Write out each line below precisely, passing over the pictures.

▸ Dataset extract
● ● ● ●

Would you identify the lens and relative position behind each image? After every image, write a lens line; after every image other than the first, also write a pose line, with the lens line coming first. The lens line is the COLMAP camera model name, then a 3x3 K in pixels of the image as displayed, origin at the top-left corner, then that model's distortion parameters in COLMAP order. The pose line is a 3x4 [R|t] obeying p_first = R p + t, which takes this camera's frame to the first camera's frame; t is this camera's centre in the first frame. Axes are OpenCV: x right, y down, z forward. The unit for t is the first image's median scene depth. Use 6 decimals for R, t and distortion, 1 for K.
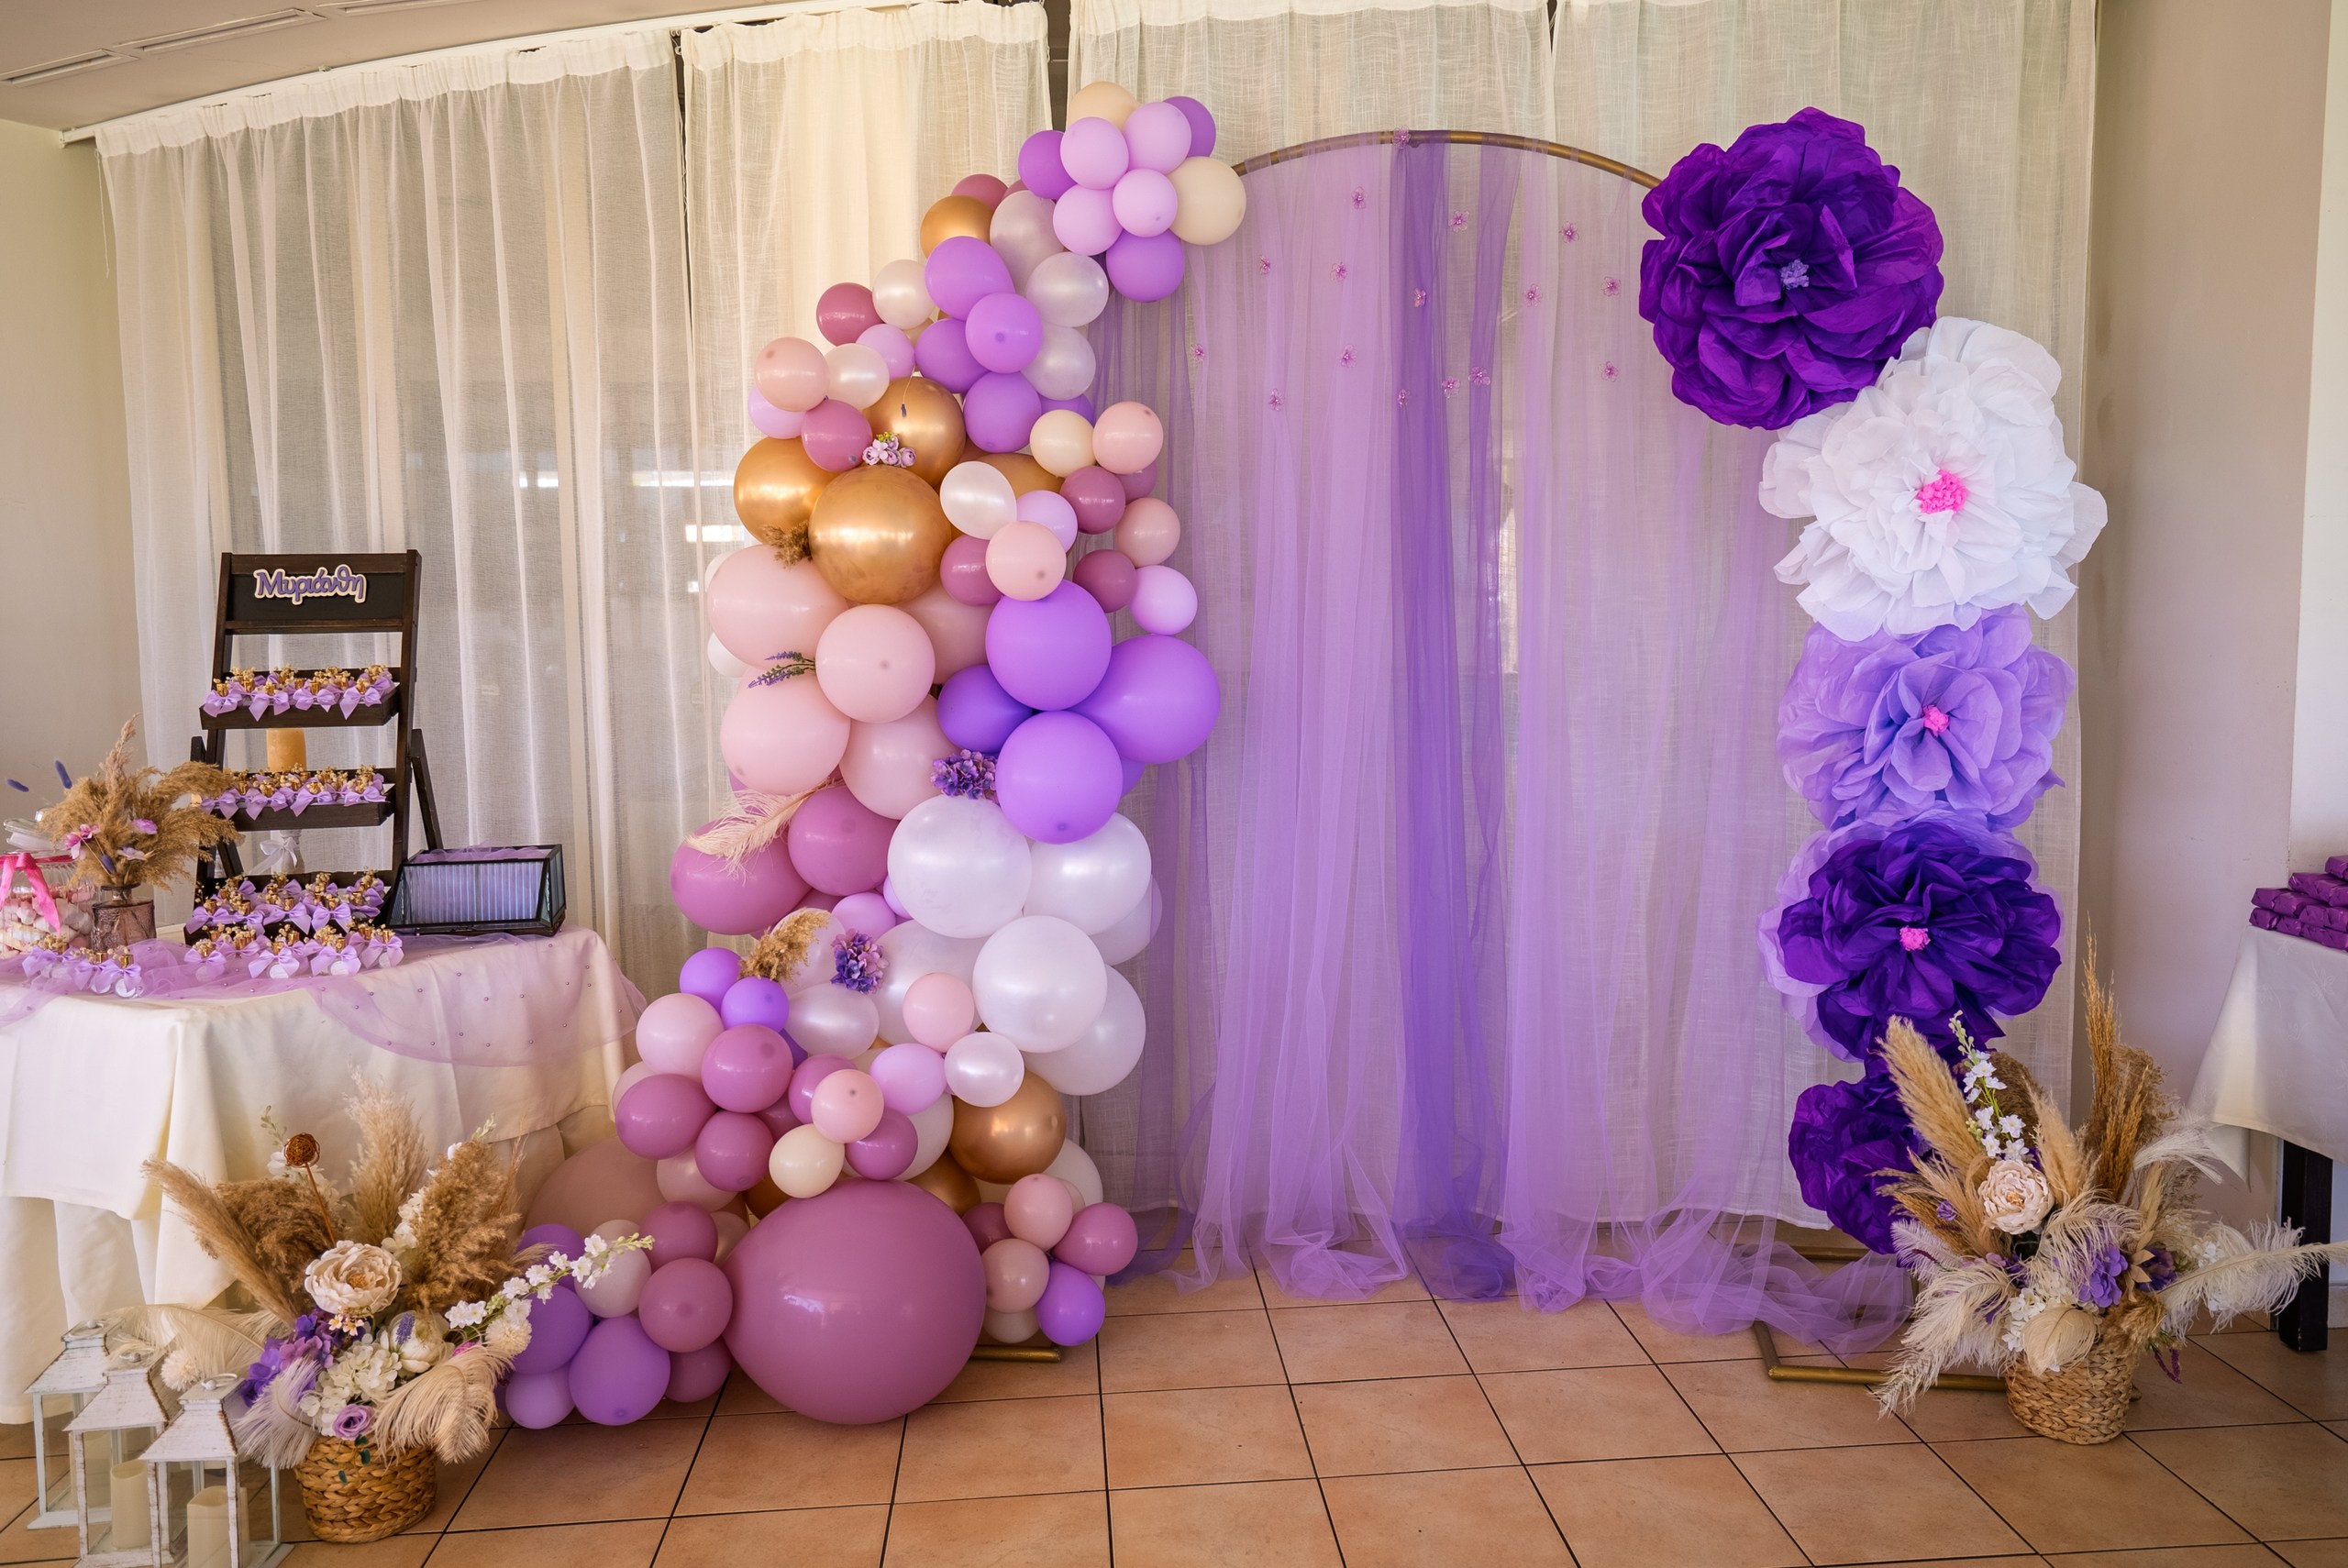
lens RADIAL K [[1753.4, 0, 1208.7], [0, 1753.4, 756.6], [0, 0, 1]] dist [0.019638, 0.007254]
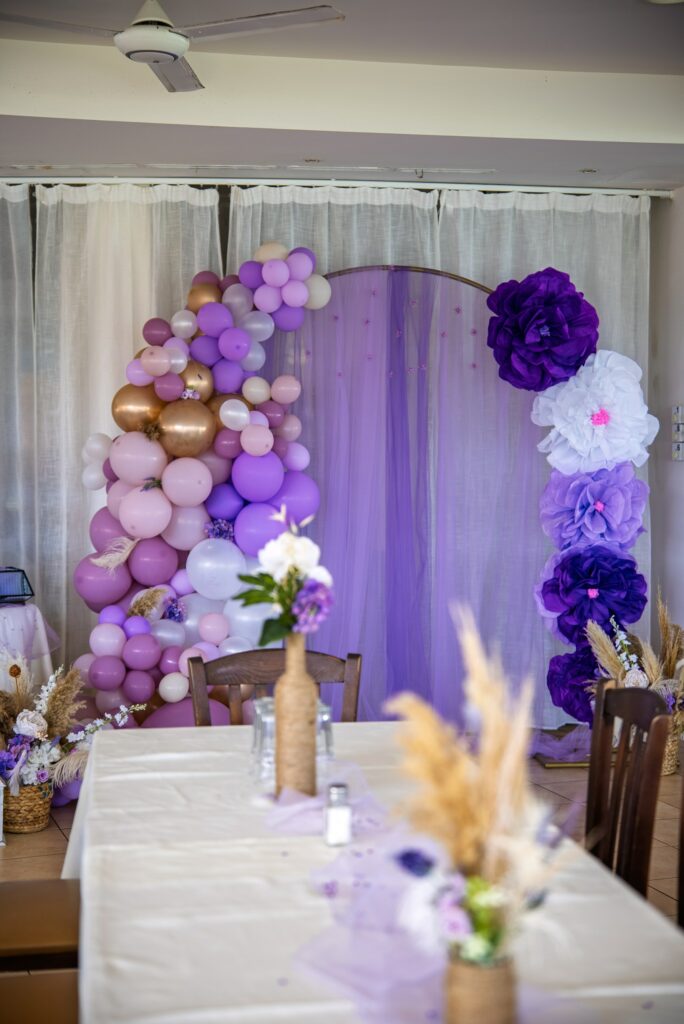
lens RADIAL K [[1390.2, 0, 322.8], [0, 1390.2, 513.3], [0, 0, 1]] dist [0.171331, -0.039246]
pose [[0.969892, -0.001434, 0.243532, -0.469528], [0.013774, 0.998705, -0.048976, 0.083417], [-0.243146, 0.050856, 0.968656, -0.864932]]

● ● ● ●

▸ Reply to the task
Would you identify the lens and relative position behind each image? After every image, write a lens line; after every image other than the first, also write a pose line, with the lens line coming first. The lens line is the COLMAP camera model name, then a 3x3 K in pixels of the image as displayed, origin at the top-left corner, then that model's distortion parameters in COLMAP order. The pose line is a 3x4 [R|t] obeying p_first = R p + t, which takes this camera's frame to the first camera's frame; t is this camera's centre in the first frame. Axes are OpenCV: x right, y down, z forward. The unit for t is the first image's median scene depth. Use 6 decimals for R, t and distortion, 1 for K.
lens RADIAL K [[1753.4, 0, 1208.7], [0, 1753.4, 756.6], [0, 0, 1]] dist [0.019638, 0.007254]
lens RADIAL K [[1390.2, 0, 322.8], [0, 1390.2, 513.3], [0, 0, 1]] dist [0.171331, -0.039246]
pose [[0.969892, -0.001434, 0.243532, -0.469528], [0.013774, 0.998705, -0.048976, 0.083417], [-0.243146, 0.050856, 0.968656, -0.864932]]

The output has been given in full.